Task directions:
Locate all lines in the data below that hold "with" and show them.

Stored dataset items:
********************

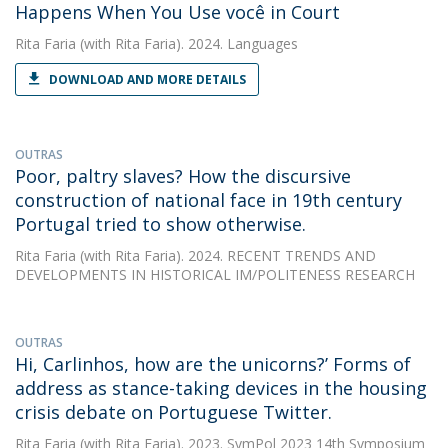
Happens When You Use você in Court
Rita Faria
(with Rita Faria). 2024. Languages
DOWNLOAD AND MORE DETAILS
OUTRAS
Poor, paltry slaves? How the discursive
construction of national face in 19th century
Portugal tried to show otherwise.
Rita Faria
(with Rita Faria). 2024. RECENT TRENDS AND
DEVELOPMENTS IN HISTORICAL IM/POLITENESS RESEARCH
OUTRAS
Hi, Carlinhos, how are the unicorns?’ Forms of
address as stance-taking devices in the housing
crisis debate on Portuguese Twitter.
Rita Faria
(with Rita Faria). 2023. SymPol 2023 14th Symposium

********************

Answer for this exercise:
(with Rita Faria). 2024. Languages
(with Rita Faria). 2024. RECENT TRENDS AND
(with Rita Faria). 2023. SymPol 2023 14th Symposium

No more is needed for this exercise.